Just to correct you, the power consumption is not
accurate. The Turion comes in two flavors: The MT and the ML. The ML uses 35W, and is the more power hungry of the two; if you get the Ferrari, you will be getting the ML. To put it in perspective, the Pentium-M uses 27W. Either way, the Ferrari delivers about 3+ hours of battery life performance--about the same of a similarly equipped Z71V. On the other hand, the MT line uses 25W of power, 2 less than the Pentium-M; before today, the fastest MT processor was a 1.8ghz--not very comparable to Pentium-M's top of the line processors. HOWEVER, AMD announced the MT-37 (2.0ghz) and MT-40 (2.2ghz) processors. Not only are they half the price of their equivalent Pentium-Ms, but if an ML uses the same battery life in equivalent P-M notebooks, the MT processors should easily push those battery life marks up into the 4 hour range.
Sorry if that's a little too much information! Its too little to split apart, so I decided to clump it all together! All I can say is, the Pentium-M has a serious competitor on its hands.
As for the benchmarks, I go by what I've read in reviews and, largely what I've read on GamePC's benchmarks of the two systems. Let me forewarn you by saying that most users don't trust them, but let me also say that they have yet to point out even a single reason as to why their benchmarking procedures are flawed. Additionally, common sense dictates why each processor would be better in each field, which the benchmarks support.
So based on these benchmarks, the 64-bit processor does extremely well in workstation performance such as rendering, CAD, and video encoding. The Turion has shown much faster performance in memory processing, so things that require a lot of memory (like the tasks I mentioned above) will excel. In addition to the fact that the 64-bit processors can hold more than 4gb of RAM (obviously, not a strong point for a laptop), the Turion also features SSE3 instructions over the SSE2 from the Pentium-M--a benefit which will only aid programs that actively take advantage of the additional lines.
With that being said, now for some reasons for the Pentium-M! For one, the battery life is technically going to be faster--the Ferrari, a popular Turion/gaming machine has an 8-cell battery, which is why it's able to match the battery life of an equivalent 6-cell Pentium-M machine. In games, the Pentium-M definitely shows an aptitude for continual mathematical operations--in other words, long chains. This, plus the larger, 2mb cache, will make the Pentium-M a much more viable choice if you plan on gaming a lot.

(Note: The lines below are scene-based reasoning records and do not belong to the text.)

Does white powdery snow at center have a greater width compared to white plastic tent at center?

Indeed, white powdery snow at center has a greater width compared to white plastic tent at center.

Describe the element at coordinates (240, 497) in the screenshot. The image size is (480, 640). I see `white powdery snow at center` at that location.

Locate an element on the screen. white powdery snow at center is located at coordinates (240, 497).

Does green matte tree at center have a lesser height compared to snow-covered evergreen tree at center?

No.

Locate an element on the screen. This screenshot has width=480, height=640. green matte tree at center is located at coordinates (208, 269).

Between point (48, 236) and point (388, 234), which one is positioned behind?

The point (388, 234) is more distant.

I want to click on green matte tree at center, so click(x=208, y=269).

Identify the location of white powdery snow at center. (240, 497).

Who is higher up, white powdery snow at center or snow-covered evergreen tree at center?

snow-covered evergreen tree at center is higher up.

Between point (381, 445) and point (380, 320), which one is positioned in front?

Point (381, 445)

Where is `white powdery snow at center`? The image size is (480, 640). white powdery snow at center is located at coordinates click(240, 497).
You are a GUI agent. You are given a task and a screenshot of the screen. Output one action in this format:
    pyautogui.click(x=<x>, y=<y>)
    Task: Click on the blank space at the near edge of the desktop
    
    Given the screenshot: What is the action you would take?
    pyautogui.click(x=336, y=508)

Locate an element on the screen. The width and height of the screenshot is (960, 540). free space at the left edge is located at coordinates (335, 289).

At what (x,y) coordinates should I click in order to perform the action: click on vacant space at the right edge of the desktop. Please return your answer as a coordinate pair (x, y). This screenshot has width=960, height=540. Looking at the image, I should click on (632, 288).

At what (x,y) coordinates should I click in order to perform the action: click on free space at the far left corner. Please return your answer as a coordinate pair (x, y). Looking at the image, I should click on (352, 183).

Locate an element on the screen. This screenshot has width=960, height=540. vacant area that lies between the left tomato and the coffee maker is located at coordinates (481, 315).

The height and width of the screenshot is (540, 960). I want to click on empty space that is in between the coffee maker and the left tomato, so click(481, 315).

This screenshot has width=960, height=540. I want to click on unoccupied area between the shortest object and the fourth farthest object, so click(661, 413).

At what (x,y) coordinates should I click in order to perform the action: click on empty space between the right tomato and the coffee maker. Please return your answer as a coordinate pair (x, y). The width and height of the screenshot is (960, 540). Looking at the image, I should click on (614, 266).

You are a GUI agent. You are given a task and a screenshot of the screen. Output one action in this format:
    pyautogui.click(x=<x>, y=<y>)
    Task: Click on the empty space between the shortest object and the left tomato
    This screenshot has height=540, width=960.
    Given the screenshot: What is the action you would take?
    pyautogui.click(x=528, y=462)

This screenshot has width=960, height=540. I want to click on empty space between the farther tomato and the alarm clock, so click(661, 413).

Now that all that's down, keep in mind one thing: the differences between the two are very, very small. If you were to use two laptops with identical speeds, the difference would only be noticable if you got down and dirty with benchmarks. However, since you do plan on modeling and/or using synthetic programs, the Turion might be a better choice for you, simply because of all the software to take advantage of 64-bit processes, those things would be the prime beneficiaries.

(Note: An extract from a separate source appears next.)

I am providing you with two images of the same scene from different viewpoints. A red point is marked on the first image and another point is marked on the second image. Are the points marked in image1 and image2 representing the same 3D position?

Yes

A note about your GPU comment. If you're in the running for a full desktop replacement, the 6800 Go Ultra definitely "trumps" the top of the line, MX800 line. No question about it. However, where nVidia owns the DTR line, ATI has definitely taken advantage of the often overlooked mid-range section. The midrange card from nVidia is the Geforce 6600 Go, with ATI's being the X700. In most laptops (but not all), the X700 has a tendency to beat out the 6600 Go. In the Acer Ferrari 4005, the standard clock speeds are usually around the low to mid 2000 range in 3DMark05. Comparatively, the 6600 Go (in its underclocked state) usually gets in the mid-upper 1000s.

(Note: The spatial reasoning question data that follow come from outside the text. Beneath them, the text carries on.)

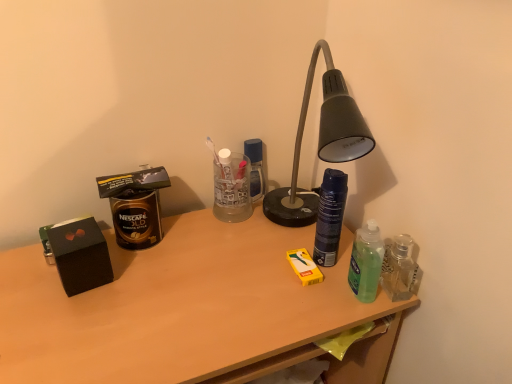
Question: From a real-world perspective, does green translucent bottle at right, which is the 2th bottle in left-to-right order, sit lower than gold matte canister at left?

Choices:
 (A) no
 (B) yes

Answer: (B)

Question: Is green translucent bottle at right, which is the first bottle in right-to-left order, oriented towards gold matte canister at left?

Choices:
 (A) yes
 (B) no

Answer: (B)

Question: Are green translucent bottle at right, which is the first bottle in right-to-left order, and gold matte canister at left far apart?

Choices:
 (A) yes
 (B) no

Answer: (B)

Question: Is green translucent bottle at right, which is the first bottle in right-to-left order, facing away from gold matte canister at left?

Choices:
 (A) no
 (B) yes

Answer: (A)

Question: Does green translucent bottle at right, which is the first bottle in right-to-left order, have a larger size compared to gold matte canister at left?

Choices:
 (A) yes
 (B) no

Answer: (B)

Question: Is green translucent bottle at right, which is the 2th bottle in left-to-right order, wider than gold matte canister at left?

Choices:
 (A) no
 (B) yes

Answer: (A)

Question: Considering the relative positions of gold matte canister at left and dark blue matte spray can at center, positioned as the 1th bottle in left-to-right order, in the image provided, is gold matte canister at left behind dark blue matte spray can at center, positioned as the 1th bottle in left-to-right order,?

Choices:
 (A) yes
 (B) no

Answer: (A)

Question: Does gold matte canister at left touch dark blue matte spray can at center, the second bottle from the right?

Choices:
 (A) no
 (B) yes

Answer: (A)

Question: From the image's perspective, is gold matte canister at left under dark blue matte spray can at center, positioned as the 1th bottle in left-to-right order?

Choices:
 (A) yes
 (B) no

Answer: (B)

Question: Is gold matte canister at left bigger than dark blue matte spray can at center, positioned as the 1th bottle in left-to-right order?

Choices:
 (A) yes
 (B) no

Answer: (A)

Question: Is gold matte canister at left oriented towards dark blue matte spray can at center, the second bottle from the right?

Choices:
 (A) no
 (B) yes

Answer: (A)

Question: Is gold matte canister at left shorter than dark blue matte spray can at center, positioned as the 1th bottle in left-to-right order?

Choices:
 (A) no
 (B) yes

Answer: (B)

Question: Can you confirm if dark blue matte spray can at center, positioned as the 1th bottle in left-to-right order, is taller than wooden desk at center?

Choices:
 (A) no
 (B) yes

Answer: (A)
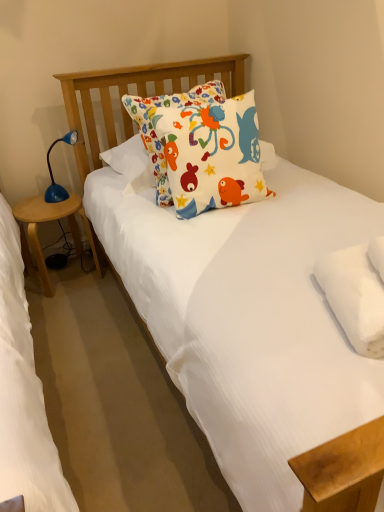
Image resolution: width=384 pixels, height=512 pixels. Identify the location of free space in front of blue plastic table lamp at left. (50, 209).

However, that is not exactly the case for all laptops. Through some means (and I have not seen anything in the way of definite proof), people have claimed to reach the high 2000s with the 6600 Go in an MSI laptop. Yet I have definitely seen proof that the X700 can easily reach the high 2000s as well--and that's not even with extremely overclocking.
If you've narrowed your choices down to any specific choices, do tell! The Ferrari 4005 is a fantastic notebook if you're looking for a gaming system, but its even better if you're in the market for 64-bit. The X700 card will square off well as a mobile gaming machine. Good luck, and I hope all this helps!
EDIT: My 1000th post!
EDIT AGAIN: Despite what most people claim, 64-bit is not
right around the corner; if anything, we won't see 64-bit software trickling in for months, and having 64-bit won't even begin
to become a necessity for at least a few years. If you plan on using this for college or what not, by the time 64-bit processing is a smarter choice, you probably won't be able to buy 32-bit processors anymore. Remember that just because 64-bit is new and great, 99% of computers in use by consumers are running 32-bit processors.